-- About this exercise --
Copy out the piece on city life and the brain, everything from "The reason such" down to "its processing power.", and switch "supercomputer" to "calculator".

This research is also leading some scientists to dabble in urban design, as they look for ways to make the metropolis less damaging to the brain. The good news is that even slight alterations, such as planting more trees in the inner city or creating urban parks with a greater variety of plants, can significantly reduce the negative side effects of city life. The mind needs nature, and even a little bit can be a big help.

Consider everything your brain has to keep track of as you walk down a busy thoroughfare like Newbury Street. There are the crowded sidewalks full of distracted pedestrians who have to be avoided; the hazardous crosswalks that require the brain to monitor the flow of traffic. (The brain is a wary machine, always looking out for potential threats.) There's the confusing urban grid, which forces people to think continually about where they're going and how to get there.

The reason such seemingly trivial mental tasks leave us depleted is that they exploit one of the crucial weak spots of the brain. A city is so overstuffed with stimuli that we need to constantly redirect our attention so that we aren't distracted by irrelevant things, like a flashing neon sign or the cellphone conversation of a nearby passenger on the bus. This sort of controlled perception -- we are telling the mind what to pay attention to -- takes energy and effort. The mind is like a powerful supercomputer, but the act of paying attention consumes much of its processing power.

Natural settings, in contrast, don't require the same amount of cognitive effort. This idea is known as attention restoration theory, or ART, and it was first developed by Stephen Kaplan, a psychologist at the University of Michigan. While it's long been known that human attention is a scarce resource -- focusing in the morning makes it harder to focus in the afternoon -- Kaplan hypothesized that immersion in nature might have a restorative effect.

Imagine a walk around Walden Pond, in Concord. The woods surrounding the pond are filled with pitch pine and hickory trees. Chickadees and red-tailed hawks nest in the branches; squirrels and rabbits skirmish in the berry bushes. Natural settings are full of objects that automatically capture our attention, yet without triggering a negative emotional response -- unlike, say, a backfiring car. The mental machinery that directs attention can relax deeply, replenishing itself.

"It's not an accident that Central Park is in the middle of Manhattan," says Berman. "They needed to put a park there."

In a study published last month, Berman outfitted undergraduates at the University of Michigan with GPS receivers. Some of the students took a stroll in an arboretum, while others walked around the busy streets of downtown Ann Arbor.

The subjects were then run through a battery of psychological tests. People who had walked through the city were in a worse mood and scored significantly lower on a test of attention and working memory, which involved repeating a series of numbers backwards. In fact, just glancing at a photograph of urban scenes led to measurable impairments, at least when compared with pictures of nature.

"We see the picture of the busy street, and we automatically imagine what it's like to be there," says Berman. "And that's when your ability to pay attention starts to suffer."

-- Extracted records --
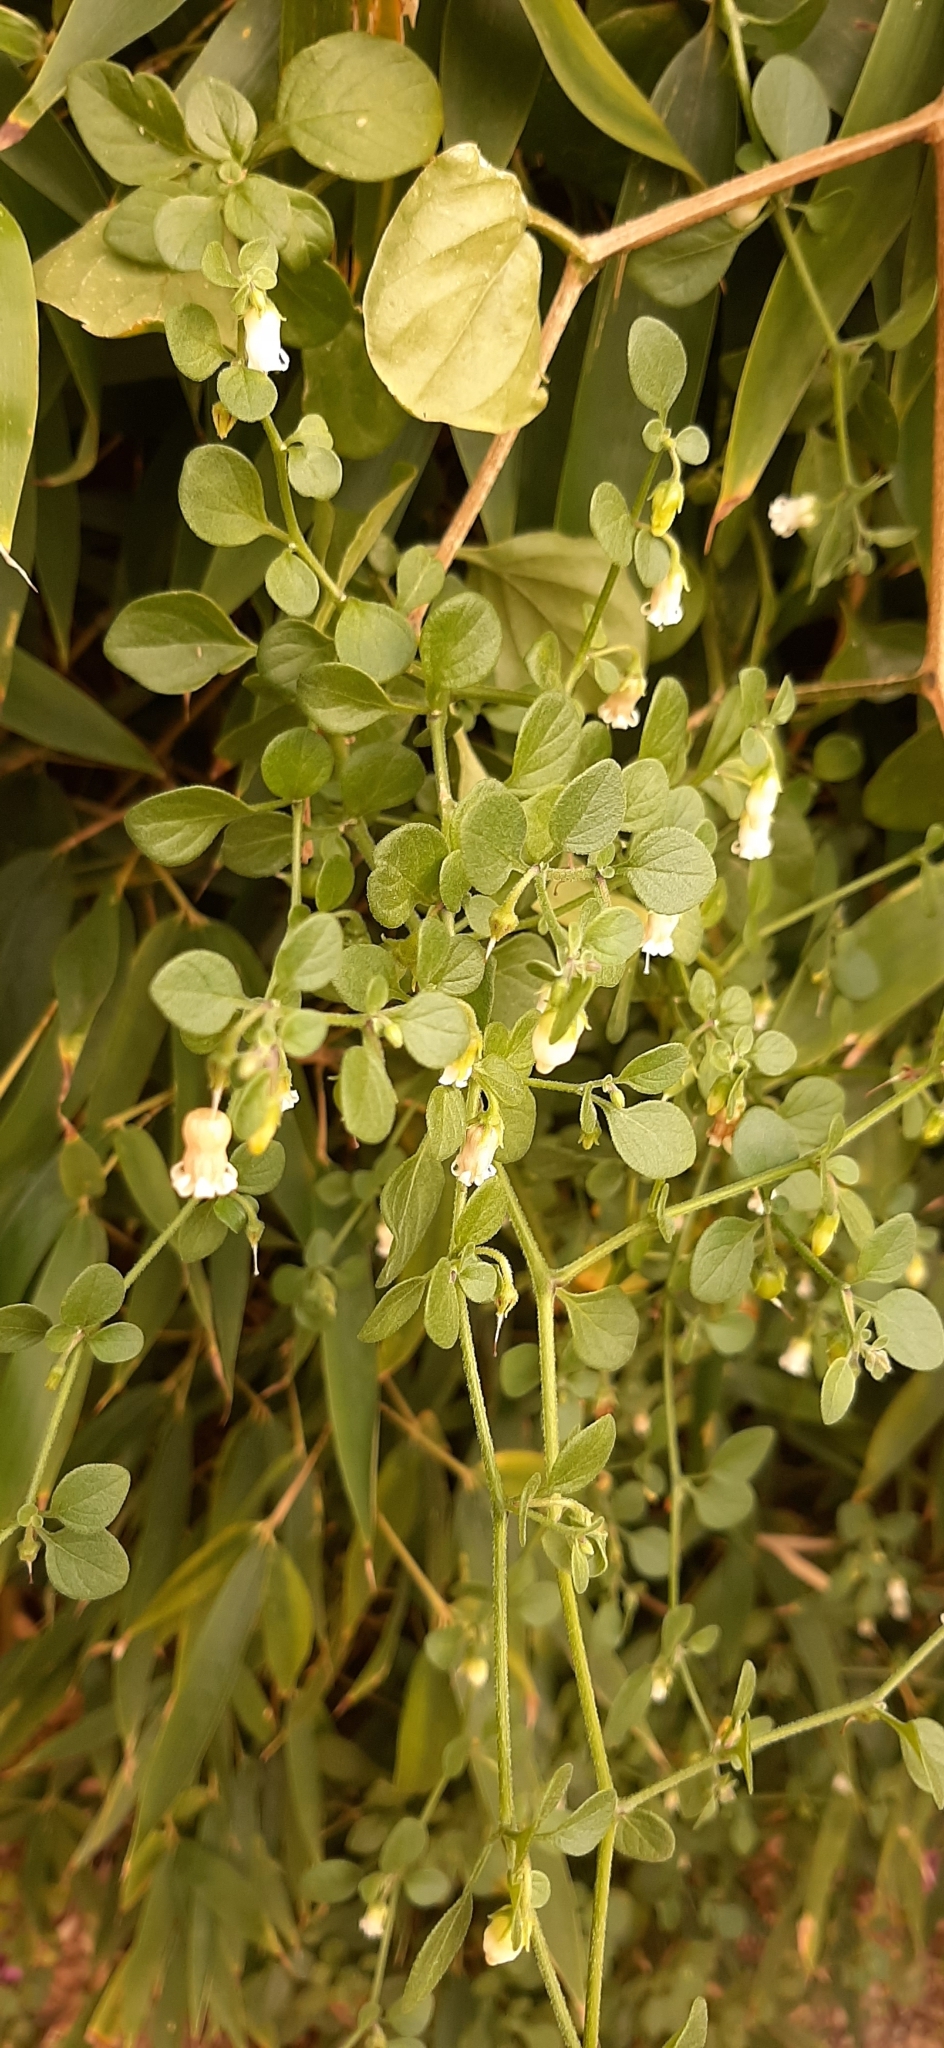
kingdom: Plantae
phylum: Tracheophyta
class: Magnoliopsida
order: Solanales
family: Solanaceae
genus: Salpichroa
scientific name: Salpichroa origanifolia
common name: Lily-of-the-valley-vine
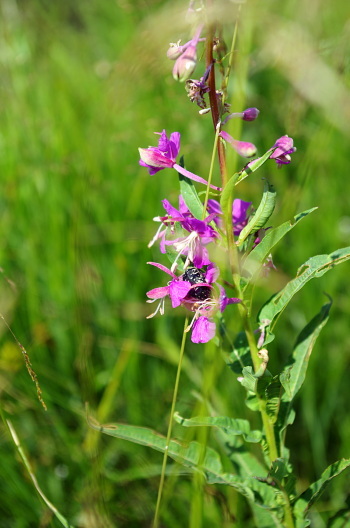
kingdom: Plantae
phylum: Tracheophyta
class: Magnoliopsida
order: Myrtales
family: Onagraceae
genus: Chamaenerion
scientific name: Chamaenerion angustifolium
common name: Fireweed
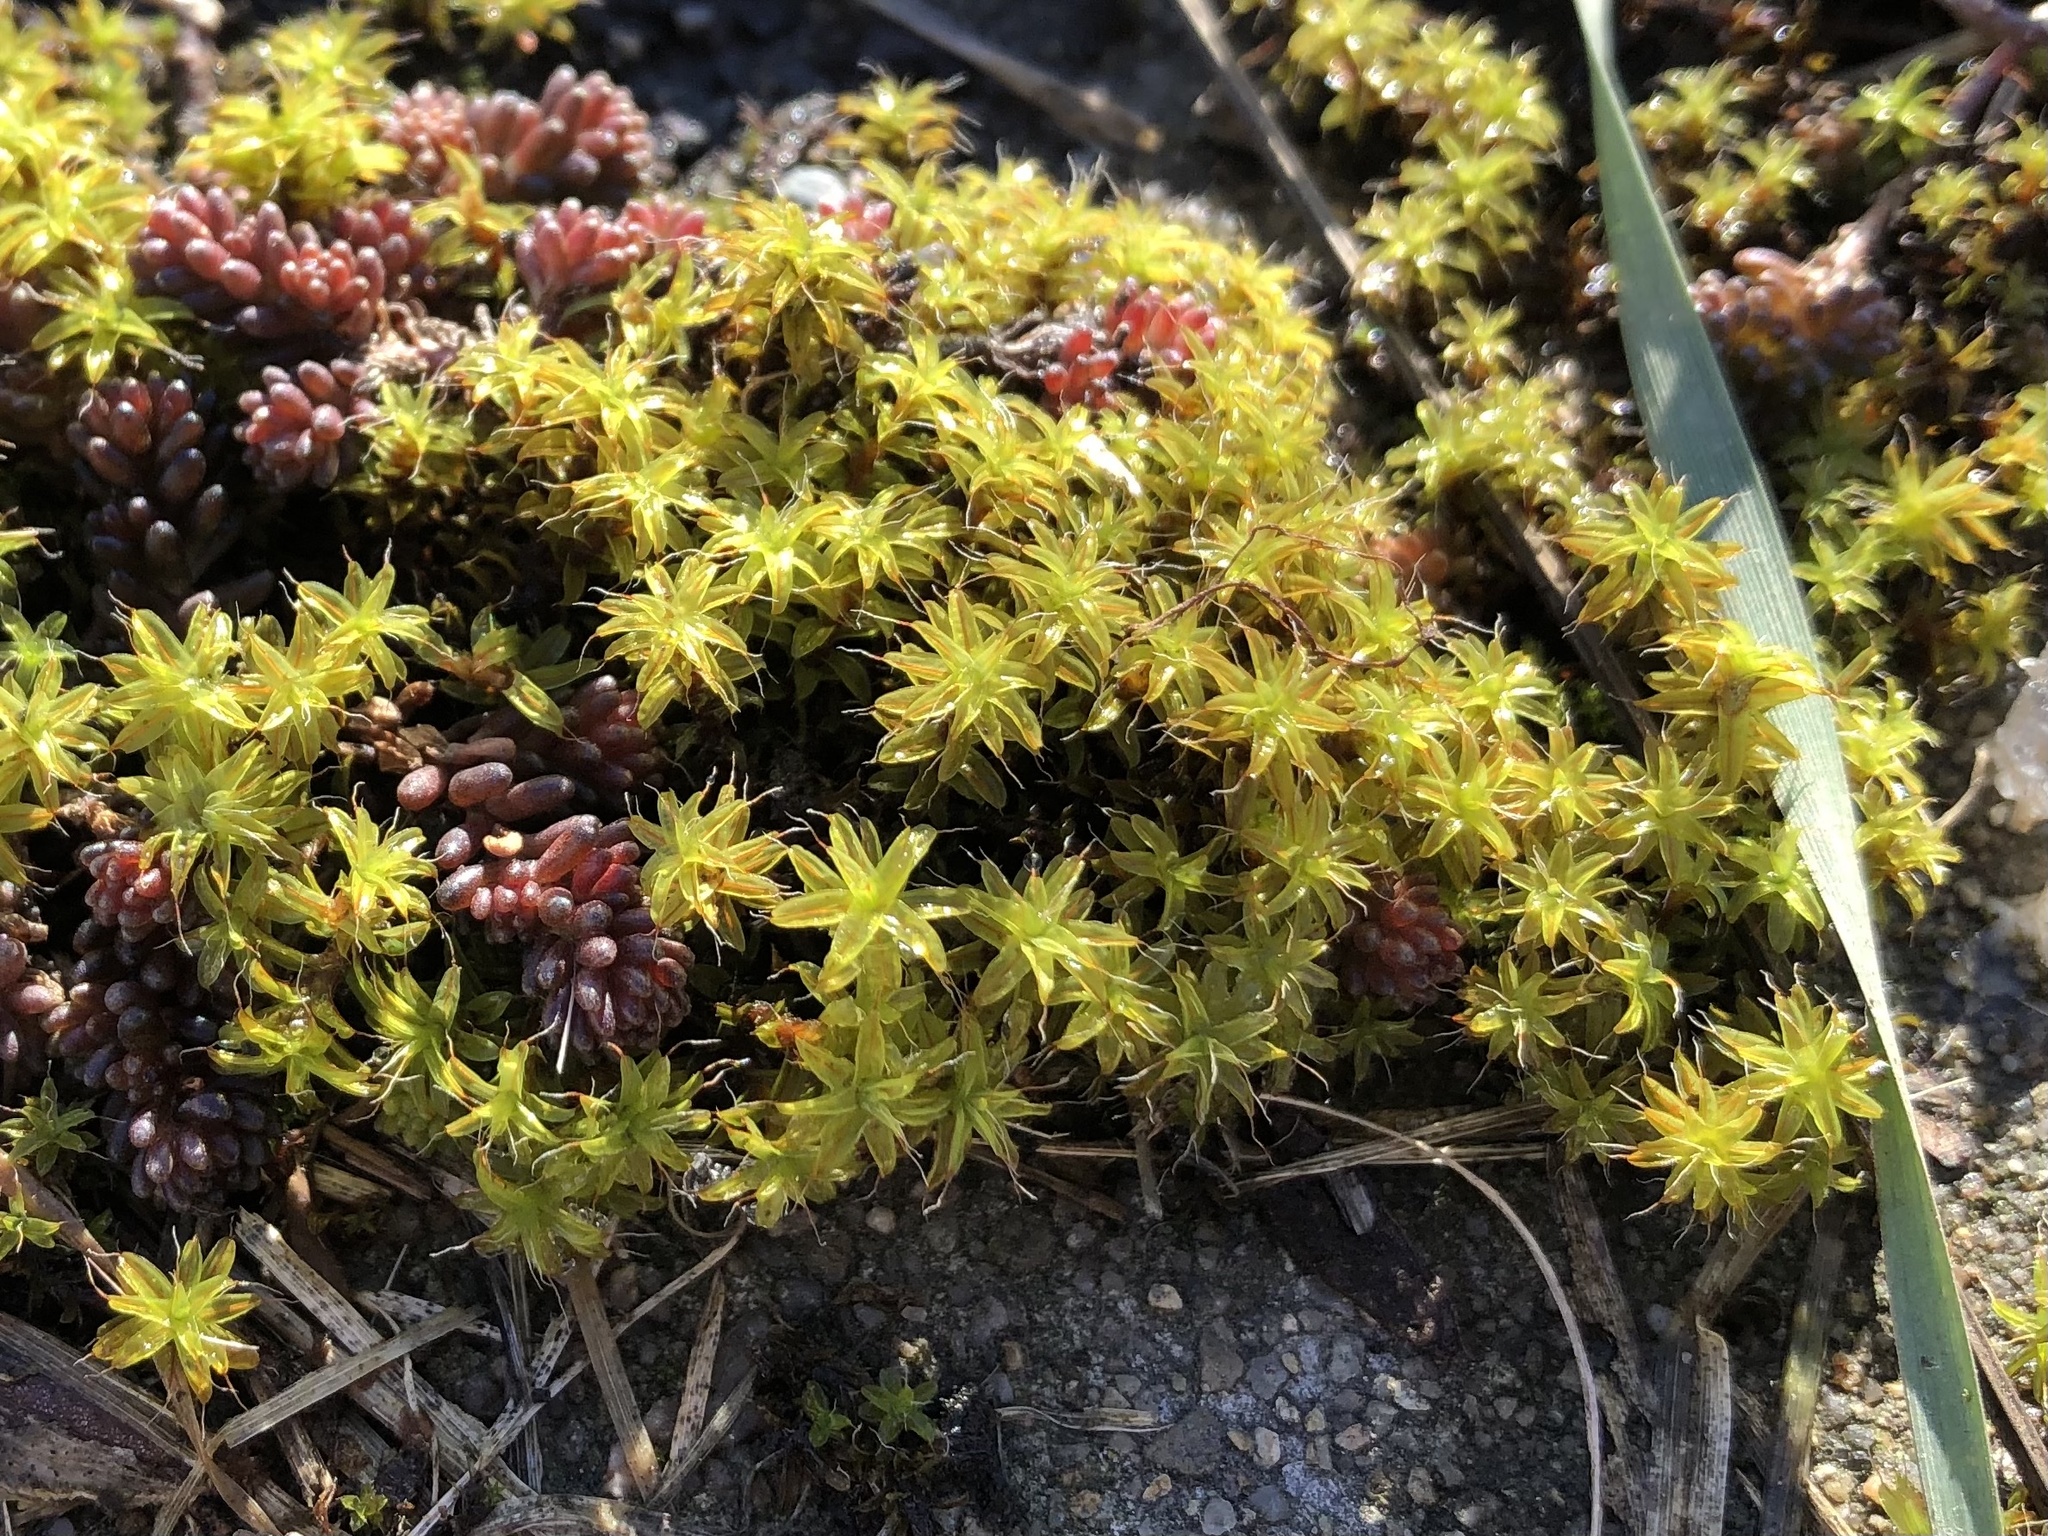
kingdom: Plantae
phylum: Bryophyta
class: Bryopsida
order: Pottiales
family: Pottiaceae
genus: Syntrichia
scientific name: Syntrichia ruralis
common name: Sidewalk screw moss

-- Solution for this problem --
The reason such seemingly trivial mental tasks leave us depleted is that they exploit one of the crucial weak spots of the brain. A city is so overstuffed with stimuli that we need to constantly redirect our attention so that we aren't distracted by irrelevant things, like a flashing neon sign or the cellphone conversation of a nearby passenger on the bus. This sort of controlled perception -- we are telling the mind what to pay attention to -- takes energy and effort. The mind is like a powerful calculator, but the act of paying attention consumes much of its processing power.